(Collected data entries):
======
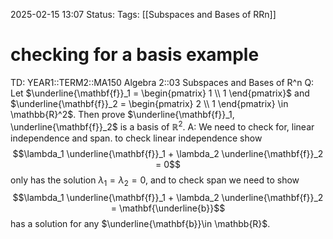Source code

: 2025-02-15 13:07
Status: 
Tags: [[Subspaces and Bases of RRn]]
# checking for a basis example

TD: YEAR1::TERM2::MA150 Algebra 2::03 Subspaces and Bases of R^n 
Q: Let $\underline{\mathbf{f}}_1 = \begin{pmatrix} 1 \\ 1 \end{pmatrix}$ and $\underline{\mathbf{f}}_2 = \begin{pmatrix} 2 \\ 1 \end{pmatrix} \in \mathbb{R}^2$. Then prove $\underline{\mathbf{f}}_1, \underline{\mathbf{f}}_2$ is a basis of $\mathbb{R}^2$.
A: We need to check for, linear independence and span.
to check linear independence show $$\lambda_1 \underline{\mathbf{f}}_1 + \lambda_2 \underline{\mathbf{f}}_2 = 0$$only has the solution $\lambda_1 = \lambda_2 = 0$, and to check span we need to show $$\lambda_1 \underline{\mathbf{f}}_1 + \lambda_2 \underline{\mathbf{f}}_2 = \mathbf{\underline{b}}$$ has a solution for any $\underline{\mathbf{b}}\in \mathbb{R}$.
======
(Work request):
Output the records above unchanged, minus their pictures.

(Response to the task):
Source code

: 2025-02-15 13:07
Status: 
Tags: [[Subspaces and Bases of RRn]]
# checking for a basis example

TD: YEAR1::TERM2::MA150 Algebra 2::03 Subspaces and Bases of R^n 
Q: Let $\underline{\mathbf{f}}_1 = \begin{pmatrix} 1 \\ 1 \end{pmatrix}$ and $\underline{\mathbf{f}}_2 = \begin{pmatrix} 2 \\ 1 \end{pmatrix} \in \mathbb{R}^2$. Then prove $\underline{\mathbf{f}}_1, \underline{\mathbf{f}}_2$ is a basis of $\mathbb{R}^2$.
A: We need to check for, linear independence and span.
to check linear independence show $$\lambda_1 \underline{\mathbf{f}}_1 + \lambda_2 \underline{\mathbf{f}}_2 = 0$$only has the solution $\lambda_1 = \lambda_2 = 0$, and to check span we need to show $$\lambda_1 \underline{\mathbf{f}}_1 + \lambda_2 \underline{\mathbf{f}}_2 = \mathbf{\underline{b}}$$ has a solution for any $\underline{\mathbf{b}}\in \mathbb{R}$.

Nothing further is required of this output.